A 54-year-old male presented with a history of asymptomatic skin lesions over the back and trunk for four months. They were progressive in nature. Detailed examination revealed multiple slightly erythematous to skin-colored infiltrated, non-tender papules and nodules situated on the back, trunk and arms (Figure 1). Peripheral nerve examination was normal. Differential diagnosis of HL, sarcoidosis, neurofibromatosis and deep fungal infection was considered. Dermoscopy was performed using handheld manual DermLite 3 (3Gen, Inc, San Juan Capistrano, CA, USA) with polarized mode and it demonstrated a whitish-yellow structureless area over entire lesion surrounded by a rim of brownish pigmentation. Vessels, in a linear branching pattern, were noted running towards the center (Figure 2). Slit skin smear from the lesions revealed bacteriological index of 4+. Skin biopsy showed features suggestive of HL (Figure 3).

Figure 1. Clinical image showing coppery red papules and nodules on the back. [Copyright: ©2017 Ankad et al.]

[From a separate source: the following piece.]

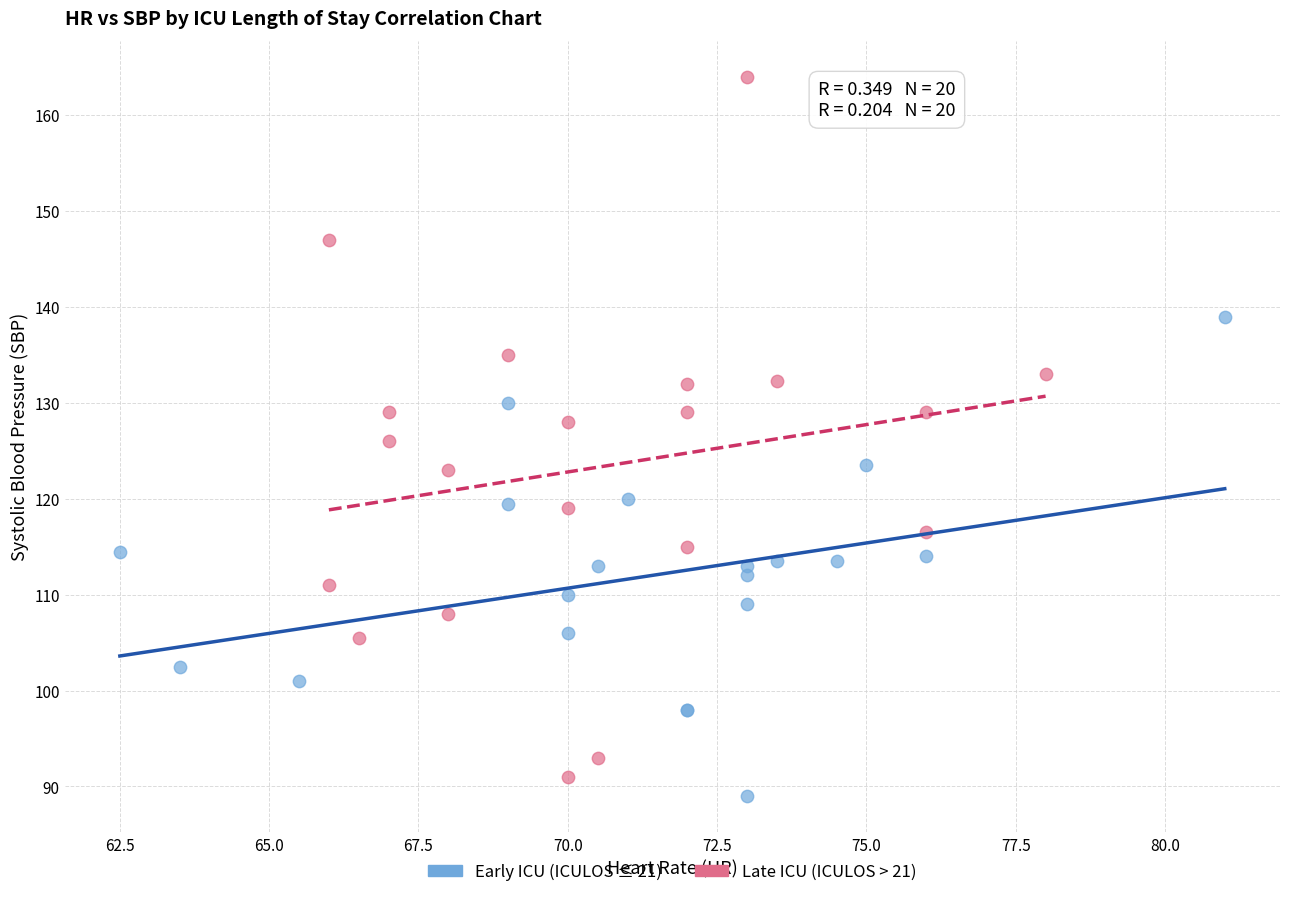

Which series has the largest Y range (max minus min)?

Late ICU (ICULOS > 21)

Figure 2. Dermoscopy demonstrating whitish-yellow structureless area (black star), peripheral rim of brownish pigmentation (black arrows) and linear branching vessels (yellow arrow). [Copyright: ©2017 Ankad et al.]

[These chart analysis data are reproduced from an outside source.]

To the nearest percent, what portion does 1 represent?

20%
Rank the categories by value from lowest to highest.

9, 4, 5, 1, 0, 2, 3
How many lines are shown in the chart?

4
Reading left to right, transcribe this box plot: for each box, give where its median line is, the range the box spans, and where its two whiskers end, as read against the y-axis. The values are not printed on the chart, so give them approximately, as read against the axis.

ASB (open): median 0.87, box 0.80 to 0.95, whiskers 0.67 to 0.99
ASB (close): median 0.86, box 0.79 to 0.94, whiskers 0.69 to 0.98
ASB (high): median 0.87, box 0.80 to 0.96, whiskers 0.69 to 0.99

Figure 3. Histopathology showing epidermal atrophy, Grenz zone. Dermis is replaced by spindle shaped histiocytes in an interlacing pattern (H & E, 10x). [Copyright: ©2017 Ankad et al.]

Discussion

HL is known for unusual presentations that challenge clinicians in the diagnosis. HL presents as asymptomatic non-tender nodules. There are many reports of unusual manifestations of HL. This necessitates the need for histopathological examination for confirmation [4]. Dermoscopy, being a non-invasive technique, can expand the armamentarium of diagnostic methods in HL. Since all types of leprosy are endemic to the Indian subcontinent, dermoscopy can be a better screening method considering the time, cost and experience as compared to histopathological diagnosis. Although dermoscopic patterns in granulomatous conditions such as granuloma annulare, sarcoidosis and lupus vulgaris have been studied, there are no descriptions of dermoscopy of HL in the literature [3,5].

Generally, yellow-orange structures in combination with linear vessels in branching pattern under dermoscopy suggest granulomatous skin condition [3]. In this case, dermoscopy demonstrated a whitish-yellow structureless area, which was in contrast to previous observations in granulomatous conditions wherein yellow-orange globules were noted. A whitish-yellow structureless area corresponds to granuloma and whitish color is probably due to whorled arrangement of spindle-shaped histiocytes in the granuloma in HL. A peripheral rim of brownish pigmentation was observed, which might be because of color of the skin type. However, pigmentation is not mentioned in literature [3,5]. Vessels were in linear branching patterns, similar to the patterns described in granulomatous conditions, especially in lupus vulgaris and sarcoidosis [3]. Different vascular patterns are described in various granulomatous conditions. In cutaneous leishmaniasis, vessels are in comma-like, dotted, hairpin and linear patterns, whereas in necrobiosis lipoidica, a prominent vascular network is noted. In granuloma annulare, vessels are in dotted or linear [3].

Conclusion

To conclude, dermoscopy of HL shows characteristic patterns of a granulomatous skin condition. A whitish-yellow structureless area and peripheral brownish pigmentation were new dermoscopic observations in HL. To the best of our knowledge, this is first report of dermoscopy of leprosy in general and of HL in particular. Further studies are recommended involving a large sample size.